### DESCRIPTION OF THE TASK:
Return each row below that contains the string "part", treating uppercase and lowercase letters as different.

### RECORDS TO USE:
——
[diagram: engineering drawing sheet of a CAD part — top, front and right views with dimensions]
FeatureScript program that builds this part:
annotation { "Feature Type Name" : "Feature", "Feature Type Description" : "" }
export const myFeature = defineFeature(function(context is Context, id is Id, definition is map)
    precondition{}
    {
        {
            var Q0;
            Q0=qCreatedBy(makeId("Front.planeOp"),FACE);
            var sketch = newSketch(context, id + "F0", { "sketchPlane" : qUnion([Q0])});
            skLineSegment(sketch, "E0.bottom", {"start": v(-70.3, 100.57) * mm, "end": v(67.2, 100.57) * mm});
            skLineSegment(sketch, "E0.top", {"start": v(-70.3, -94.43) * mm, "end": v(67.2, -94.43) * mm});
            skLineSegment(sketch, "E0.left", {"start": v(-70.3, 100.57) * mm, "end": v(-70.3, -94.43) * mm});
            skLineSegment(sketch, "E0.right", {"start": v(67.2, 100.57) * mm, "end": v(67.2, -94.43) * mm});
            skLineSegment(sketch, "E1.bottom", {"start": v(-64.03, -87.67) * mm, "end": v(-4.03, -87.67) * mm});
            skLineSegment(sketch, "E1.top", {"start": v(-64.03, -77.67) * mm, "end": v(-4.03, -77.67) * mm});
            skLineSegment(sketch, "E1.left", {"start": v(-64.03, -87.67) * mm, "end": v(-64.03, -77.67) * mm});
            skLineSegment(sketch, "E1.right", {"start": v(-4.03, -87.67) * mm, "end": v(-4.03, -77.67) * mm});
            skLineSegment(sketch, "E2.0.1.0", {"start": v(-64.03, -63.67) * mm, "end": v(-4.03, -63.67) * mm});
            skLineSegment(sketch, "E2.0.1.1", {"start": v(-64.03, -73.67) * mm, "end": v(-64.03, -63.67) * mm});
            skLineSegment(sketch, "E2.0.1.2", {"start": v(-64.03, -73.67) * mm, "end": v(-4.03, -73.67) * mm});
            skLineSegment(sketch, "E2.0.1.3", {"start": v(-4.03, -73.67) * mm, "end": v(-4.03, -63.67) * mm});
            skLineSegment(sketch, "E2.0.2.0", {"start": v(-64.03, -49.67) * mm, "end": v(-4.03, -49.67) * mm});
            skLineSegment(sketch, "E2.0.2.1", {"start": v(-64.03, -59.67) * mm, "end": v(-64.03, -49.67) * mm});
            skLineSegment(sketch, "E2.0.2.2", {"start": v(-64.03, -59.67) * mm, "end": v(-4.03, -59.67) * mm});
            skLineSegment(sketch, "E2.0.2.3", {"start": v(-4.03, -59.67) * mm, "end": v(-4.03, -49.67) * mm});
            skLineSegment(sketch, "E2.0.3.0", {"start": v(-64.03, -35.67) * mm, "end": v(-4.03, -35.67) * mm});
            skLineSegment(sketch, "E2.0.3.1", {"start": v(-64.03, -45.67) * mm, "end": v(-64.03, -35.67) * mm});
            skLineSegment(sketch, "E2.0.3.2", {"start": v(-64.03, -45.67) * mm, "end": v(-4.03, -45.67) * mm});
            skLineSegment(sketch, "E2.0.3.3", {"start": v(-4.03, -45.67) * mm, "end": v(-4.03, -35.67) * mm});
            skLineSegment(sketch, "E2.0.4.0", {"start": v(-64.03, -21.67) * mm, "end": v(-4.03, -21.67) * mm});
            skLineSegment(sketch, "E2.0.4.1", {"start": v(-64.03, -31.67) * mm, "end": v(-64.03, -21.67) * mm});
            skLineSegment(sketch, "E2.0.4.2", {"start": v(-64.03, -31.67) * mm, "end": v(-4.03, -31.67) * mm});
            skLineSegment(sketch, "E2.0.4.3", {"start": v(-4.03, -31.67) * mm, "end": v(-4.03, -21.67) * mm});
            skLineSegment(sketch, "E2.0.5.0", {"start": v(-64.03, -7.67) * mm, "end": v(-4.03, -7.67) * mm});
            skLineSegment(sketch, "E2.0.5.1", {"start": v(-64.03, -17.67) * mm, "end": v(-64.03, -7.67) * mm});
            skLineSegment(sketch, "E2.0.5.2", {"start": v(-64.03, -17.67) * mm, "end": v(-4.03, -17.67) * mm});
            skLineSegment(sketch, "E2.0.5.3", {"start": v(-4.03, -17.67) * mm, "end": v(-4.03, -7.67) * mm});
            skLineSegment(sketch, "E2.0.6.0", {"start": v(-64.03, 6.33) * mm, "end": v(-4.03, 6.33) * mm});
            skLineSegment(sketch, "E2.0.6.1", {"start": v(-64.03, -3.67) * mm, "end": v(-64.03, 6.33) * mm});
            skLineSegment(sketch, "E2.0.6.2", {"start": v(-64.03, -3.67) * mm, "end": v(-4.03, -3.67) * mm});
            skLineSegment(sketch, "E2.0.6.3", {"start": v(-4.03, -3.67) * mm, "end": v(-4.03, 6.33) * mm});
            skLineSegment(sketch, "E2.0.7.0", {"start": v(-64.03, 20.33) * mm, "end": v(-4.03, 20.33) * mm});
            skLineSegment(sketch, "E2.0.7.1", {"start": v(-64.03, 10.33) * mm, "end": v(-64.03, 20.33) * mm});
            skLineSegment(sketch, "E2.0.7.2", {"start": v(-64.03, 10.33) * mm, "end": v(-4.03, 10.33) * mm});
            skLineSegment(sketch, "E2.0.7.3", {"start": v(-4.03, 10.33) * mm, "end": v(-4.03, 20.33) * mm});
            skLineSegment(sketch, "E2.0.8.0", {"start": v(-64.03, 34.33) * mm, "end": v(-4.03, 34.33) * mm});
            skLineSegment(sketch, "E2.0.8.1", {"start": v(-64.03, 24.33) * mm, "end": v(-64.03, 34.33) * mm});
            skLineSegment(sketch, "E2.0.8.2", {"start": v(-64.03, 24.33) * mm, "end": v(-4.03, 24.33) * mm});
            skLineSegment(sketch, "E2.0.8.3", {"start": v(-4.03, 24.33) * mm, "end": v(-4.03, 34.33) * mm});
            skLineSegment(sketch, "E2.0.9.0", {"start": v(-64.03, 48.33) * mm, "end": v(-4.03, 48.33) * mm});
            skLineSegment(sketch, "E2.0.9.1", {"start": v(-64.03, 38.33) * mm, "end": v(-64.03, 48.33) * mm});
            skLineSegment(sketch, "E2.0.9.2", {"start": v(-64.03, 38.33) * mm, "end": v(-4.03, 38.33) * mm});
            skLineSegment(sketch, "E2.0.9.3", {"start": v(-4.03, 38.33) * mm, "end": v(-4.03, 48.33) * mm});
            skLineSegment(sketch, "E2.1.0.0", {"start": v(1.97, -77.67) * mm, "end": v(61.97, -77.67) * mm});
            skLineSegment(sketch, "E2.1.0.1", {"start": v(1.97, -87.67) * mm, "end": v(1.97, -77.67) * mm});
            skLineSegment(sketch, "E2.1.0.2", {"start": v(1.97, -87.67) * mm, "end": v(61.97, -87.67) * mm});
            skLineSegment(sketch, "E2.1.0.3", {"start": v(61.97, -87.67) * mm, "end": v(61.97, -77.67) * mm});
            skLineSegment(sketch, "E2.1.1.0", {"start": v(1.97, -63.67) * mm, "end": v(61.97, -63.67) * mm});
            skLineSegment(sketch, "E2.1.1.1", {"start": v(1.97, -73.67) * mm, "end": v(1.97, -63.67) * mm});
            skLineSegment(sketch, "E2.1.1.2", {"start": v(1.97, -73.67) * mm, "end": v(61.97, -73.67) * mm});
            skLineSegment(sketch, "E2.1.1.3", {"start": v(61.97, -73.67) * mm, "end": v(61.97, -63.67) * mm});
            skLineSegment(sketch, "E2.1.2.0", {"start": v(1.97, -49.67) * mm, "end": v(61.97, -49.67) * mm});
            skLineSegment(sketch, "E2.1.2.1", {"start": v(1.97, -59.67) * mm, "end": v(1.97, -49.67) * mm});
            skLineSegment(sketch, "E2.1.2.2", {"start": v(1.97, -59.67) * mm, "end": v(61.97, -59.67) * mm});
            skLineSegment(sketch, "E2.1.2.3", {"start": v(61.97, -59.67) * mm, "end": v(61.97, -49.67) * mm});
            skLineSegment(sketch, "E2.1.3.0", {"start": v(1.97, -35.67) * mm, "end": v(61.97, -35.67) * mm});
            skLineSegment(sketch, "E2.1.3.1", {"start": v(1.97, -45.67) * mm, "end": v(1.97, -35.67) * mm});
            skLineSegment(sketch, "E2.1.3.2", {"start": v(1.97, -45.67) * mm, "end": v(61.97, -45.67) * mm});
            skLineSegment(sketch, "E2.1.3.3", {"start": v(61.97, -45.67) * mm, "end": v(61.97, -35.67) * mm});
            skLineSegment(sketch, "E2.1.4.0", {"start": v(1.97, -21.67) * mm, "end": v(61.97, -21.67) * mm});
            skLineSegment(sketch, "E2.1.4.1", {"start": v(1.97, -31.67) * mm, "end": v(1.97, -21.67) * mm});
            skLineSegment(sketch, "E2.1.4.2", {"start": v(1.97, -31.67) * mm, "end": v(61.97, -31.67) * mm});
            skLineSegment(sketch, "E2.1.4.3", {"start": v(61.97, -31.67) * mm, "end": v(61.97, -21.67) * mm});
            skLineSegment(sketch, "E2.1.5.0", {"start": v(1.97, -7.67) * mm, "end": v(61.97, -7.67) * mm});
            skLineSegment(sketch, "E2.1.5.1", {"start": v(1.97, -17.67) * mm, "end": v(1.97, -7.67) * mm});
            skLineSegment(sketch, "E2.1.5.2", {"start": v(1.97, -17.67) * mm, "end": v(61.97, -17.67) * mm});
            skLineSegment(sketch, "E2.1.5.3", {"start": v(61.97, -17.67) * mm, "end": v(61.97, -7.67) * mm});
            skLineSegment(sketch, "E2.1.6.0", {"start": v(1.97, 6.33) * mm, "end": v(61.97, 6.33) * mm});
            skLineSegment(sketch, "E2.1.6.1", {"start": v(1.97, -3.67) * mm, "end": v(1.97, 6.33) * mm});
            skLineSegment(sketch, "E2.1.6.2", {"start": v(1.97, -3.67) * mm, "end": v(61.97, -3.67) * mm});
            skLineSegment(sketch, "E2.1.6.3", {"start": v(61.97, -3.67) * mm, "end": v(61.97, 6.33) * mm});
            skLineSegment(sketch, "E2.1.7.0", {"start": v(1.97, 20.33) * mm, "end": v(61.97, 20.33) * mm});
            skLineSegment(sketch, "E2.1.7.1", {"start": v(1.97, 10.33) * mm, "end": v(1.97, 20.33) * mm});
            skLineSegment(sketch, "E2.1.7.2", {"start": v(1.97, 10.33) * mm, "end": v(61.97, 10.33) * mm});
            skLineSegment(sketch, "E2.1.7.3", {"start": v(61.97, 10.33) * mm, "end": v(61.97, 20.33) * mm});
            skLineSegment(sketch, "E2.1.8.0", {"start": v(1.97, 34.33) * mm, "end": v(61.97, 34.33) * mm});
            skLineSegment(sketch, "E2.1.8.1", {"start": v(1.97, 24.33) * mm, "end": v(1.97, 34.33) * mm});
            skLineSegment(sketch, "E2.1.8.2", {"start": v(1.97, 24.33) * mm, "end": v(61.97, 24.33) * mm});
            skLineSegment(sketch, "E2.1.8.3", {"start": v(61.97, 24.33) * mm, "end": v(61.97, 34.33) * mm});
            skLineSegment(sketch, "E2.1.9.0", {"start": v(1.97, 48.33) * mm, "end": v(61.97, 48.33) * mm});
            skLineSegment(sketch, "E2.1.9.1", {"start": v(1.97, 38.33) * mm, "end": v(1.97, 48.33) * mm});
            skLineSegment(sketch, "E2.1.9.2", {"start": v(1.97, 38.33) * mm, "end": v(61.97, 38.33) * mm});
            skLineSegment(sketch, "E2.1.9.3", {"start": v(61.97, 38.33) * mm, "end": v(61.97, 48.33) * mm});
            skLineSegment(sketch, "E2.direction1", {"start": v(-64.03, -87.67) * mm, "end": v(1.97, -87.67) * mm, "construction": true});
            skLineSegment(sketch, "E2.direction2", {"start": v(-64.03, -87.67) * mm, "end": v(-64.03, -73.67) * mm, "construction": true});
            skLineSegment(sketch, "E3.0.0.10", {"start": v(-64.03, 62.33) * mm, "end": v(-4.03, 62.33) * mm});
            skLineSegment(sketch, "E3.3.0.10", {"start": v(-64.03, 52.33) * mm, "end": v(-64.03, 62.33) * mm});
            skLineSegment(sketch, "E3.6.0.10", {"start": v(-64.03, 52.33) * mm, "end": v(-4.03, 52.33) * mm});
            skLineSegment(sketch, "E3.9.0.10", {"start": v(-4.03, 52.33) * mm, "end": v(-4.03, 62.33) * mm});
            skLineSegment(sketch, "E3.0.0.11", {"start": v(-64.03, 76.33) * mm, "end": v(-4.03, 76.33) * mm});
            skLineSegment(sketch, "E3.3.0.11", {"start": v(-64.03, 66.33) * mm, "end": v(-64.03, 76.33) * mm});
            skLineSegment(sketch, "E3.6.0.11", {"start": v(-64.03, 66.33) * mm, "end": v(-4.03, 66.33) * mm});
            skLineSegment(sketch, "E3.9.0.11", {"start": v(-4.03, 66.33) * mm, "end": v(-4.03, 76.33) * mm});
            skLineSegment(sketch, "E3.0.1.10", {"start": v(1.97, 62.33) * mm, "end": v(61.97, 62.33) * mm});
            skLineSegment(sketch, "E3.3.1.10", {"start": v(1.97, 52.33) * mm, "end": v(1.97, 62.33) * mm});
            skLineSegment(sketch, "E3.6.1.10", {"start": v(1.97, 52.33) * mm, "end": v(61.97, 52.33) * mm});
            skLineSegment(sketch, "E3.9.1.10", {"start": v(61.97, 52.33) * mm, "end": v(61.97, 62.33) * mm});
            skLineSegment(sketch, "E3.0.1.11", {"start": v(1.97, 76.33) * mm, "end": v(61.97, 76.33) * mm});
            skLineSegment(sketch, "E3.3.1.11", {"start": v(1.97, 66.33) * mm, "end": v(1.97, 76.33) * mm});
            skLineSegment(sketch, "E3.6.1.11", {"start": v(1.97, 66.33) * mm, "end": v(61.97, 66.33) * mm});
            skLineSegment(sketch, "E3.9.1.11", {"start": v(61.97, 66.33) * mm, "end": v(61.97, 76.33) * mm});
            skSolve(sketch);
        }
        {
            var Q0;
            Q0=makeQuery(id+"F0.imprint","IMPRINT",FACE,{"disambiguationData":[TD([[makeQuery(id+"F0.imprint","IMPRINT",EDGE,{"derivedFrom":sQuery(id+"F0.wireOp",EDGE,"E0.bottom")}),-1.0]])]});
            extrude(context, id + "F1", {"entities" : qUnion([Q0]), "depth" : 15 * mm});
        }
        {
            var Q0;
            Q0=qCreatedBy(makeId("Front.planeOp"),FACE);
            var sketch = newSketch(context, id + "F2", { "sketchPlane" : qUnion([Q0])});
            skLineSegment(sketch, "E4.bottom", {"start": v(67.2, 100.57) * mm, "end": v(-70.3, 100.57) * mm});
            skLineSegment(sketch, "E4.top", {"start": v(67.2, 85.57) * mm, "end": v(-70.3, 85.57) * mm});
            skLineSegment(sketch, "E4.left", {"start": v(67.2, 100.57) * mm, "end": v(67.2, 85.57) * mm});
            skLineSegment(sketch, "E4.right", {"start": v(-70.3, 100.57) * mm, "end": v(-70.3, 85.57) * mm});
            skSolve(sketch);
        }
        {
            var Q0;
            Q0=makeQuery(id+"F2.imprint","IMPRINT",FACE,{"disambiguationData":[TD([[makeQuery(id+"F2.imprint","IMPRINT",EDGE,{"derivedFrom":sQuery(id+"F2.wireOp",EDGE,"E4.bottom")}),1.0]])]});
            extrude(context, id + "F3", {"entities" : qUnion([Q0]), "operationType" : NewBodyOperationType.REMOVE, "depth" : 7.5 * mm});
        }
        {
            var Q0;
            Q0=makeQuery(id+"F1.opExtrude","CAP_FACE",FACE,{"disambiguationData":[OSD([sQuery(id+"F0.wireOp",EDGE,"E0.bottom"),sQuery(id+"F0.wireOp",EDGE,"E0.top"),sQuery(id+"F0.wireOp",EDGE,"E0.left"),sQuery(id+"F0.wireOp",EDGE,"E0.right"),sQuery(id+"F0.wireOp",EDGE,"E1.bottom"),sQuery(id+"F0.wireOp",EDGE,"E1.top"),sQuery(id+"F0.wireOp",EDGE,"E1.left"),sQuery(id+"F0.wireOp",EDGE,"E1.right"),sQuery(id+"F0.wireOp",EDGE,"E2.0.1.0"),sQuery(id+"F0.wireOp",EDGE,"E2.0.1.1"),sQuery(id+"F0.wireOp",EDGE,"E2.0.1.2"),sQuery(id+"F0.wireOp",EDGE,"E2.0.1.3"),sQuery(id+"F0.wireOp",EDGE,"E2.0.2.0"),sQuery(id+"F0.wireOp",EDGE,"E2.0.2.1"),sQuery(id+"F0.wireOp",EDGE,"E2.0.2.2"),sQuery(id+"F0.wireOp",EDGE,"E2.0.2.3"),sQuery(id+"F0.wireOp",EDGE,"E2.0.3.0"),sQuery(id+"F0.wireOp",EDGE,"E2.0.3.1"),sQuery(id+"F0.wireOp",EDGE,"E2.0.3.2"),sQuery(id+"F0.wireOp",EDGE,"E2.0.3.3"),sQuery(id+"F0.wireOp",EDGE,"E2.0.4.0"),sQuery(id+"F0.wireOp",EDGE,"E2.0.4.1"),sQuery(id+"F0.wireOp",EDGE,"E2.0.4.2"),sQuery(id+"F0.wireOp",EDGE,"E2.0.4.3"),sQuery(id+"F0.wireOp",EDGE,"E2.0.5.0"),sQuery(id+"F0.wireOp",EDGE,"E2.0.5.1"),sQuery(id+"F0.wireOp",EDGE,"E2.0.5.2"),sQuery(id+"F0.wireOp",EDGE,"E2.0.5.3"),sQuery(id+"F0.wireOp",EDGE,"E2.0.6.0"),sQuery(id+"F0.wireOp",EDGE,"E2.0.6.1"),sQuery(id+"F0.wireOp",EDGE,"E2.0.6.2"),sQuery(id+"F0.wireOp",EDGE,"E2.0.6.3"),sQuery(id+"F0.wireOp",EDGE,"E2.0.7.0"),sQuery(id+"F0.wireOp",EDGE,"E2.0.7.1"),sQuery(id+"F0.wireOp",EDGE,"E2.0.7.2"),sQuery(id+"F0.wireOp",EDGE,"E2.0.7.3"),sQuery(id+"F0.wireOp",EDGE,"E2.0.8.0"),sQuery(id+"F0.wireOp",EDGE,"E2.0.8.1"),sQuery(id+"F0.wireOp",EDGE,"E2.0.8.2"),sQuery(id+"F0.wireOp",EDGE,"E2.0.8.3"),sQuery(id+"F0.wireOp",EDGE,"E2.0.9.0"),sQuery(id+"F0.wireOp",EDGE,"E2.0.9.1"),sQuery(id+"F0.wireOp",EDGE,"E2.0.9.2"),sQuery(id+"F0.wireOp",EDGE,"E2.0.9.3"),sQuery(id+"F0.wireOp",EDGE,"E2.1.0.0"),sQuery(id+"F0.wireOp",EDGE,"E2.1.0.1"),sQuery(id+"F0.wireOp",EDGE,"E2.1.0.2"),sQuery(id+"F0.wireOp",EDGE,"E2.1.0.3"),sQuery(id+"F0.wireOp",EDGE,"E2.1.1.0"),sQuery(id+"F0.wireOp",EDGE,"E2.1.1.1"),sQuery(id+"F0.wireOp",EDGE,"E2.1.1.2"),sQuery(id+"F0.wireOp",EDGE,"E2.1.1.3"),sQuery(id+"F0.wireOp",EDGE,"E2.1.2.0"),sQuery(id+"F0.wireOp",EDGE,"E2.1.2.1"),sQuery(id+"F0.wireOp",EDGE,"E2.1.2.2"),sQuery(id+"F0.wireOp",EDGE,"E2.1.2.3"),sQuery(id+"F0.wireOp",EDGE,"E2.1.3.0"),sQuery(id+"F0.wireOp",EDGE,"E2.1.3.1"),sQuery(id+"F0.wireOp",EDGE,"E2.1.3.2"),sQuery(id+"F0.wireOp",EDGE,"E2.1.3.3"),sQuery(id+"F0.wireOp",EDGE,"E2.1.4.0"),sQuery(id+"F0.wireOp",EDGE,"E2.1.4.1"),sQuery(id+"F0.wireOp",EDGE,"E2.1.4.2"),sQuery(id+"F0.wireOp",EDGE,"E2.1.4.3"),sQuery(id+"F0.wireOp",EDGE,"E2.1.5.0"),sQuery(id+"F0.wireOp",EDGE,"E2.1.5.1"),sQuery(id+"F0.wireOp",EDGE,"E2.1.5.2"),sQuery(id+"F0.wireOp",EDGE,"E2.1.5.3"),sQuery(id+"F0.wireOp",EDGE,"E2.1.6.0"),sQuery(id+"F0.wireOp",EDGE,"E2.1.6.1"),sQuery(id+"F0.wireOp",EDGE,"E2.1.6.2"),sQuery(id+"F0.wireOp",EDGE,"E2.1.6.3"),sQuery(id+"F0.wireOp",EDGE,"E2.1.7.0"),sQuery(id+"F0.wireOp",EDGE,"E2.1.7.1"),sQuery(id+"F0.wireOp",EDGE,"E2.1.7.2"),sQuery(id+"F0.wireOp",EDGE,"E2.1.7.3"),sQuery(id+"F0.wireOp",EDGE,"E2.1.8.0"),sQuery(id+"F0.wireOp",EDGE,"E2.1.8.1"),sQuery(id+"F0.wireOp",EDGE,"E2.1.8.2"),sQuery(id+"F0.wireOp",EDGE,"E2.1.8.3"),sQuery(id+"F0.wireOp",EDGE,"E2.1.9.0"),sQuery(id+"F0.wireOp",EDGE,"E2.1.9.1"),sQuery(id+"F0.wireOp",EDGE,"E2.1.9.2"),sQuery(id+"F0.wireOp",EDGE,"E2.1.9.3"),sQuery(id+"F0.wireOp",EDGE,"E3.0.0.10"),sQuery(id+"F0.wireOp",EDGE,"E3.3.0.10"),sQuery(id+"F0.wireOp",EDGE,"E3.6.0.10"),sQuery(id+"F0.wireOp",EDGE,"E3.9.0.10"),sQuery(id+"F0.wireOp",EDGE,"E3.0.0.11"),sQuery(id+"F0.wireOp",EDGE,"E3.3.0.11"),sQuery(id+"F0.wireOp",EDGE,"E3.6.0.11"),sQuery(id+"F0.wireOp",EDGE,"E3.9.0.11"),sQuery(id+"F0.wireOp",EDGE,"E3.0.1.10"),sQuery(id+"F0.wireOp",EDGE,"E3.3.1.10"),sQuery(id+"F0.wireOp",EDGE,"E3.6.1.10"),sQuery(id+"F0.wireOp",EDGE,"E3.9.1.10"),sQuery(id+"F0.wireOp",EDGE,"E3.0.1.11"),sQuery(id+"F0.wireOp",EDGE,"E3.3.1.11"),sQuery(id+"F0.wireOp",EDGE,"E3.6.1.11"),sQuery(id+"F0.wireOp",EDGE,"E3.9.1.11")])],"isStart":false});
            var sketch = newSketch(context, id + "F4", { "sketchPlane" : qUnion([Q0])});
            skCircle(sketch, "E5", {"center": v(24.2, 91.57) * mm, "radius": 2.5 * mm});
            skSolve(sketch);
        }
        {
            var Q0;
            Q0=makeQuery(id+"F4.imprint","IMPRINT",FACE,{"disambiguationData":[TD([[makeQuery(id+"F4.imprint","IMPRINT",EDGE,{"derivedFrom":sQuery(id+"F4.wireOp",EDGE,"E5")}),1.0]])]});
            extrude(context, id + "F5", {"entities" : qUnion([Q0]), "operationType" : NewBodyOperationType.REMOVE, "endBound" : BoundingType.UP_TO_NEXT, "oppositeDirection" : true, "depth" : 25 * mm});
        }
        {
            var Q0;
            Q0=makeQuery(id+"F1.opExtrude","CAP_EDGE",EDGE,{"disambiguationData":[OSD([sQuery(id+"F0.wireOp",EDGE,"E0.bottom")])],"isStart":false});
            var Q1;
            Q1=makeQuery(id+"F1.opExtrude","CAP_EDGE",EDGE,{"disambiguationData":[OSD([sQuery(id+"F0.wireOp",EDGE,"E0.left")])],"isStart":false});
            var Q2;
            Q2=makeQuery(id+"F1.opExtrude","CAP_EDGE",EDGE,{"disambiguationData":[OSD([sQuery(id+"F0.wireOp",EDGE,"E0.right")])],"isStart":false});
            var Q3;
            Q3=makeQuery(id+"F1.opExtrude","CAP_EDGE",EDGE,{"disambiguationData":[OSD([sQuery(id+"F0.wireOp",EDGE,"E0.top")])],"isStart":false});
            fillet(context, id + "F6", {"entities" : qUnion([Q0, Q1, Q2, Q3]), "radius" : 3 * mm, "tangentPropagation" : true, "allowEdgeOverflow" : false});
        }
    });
——
### FINAL RESULT:
[diagram: engineering drawing sheet of a CAD part — top, front and right views with dimensions]
FeatureScript program that builds this part:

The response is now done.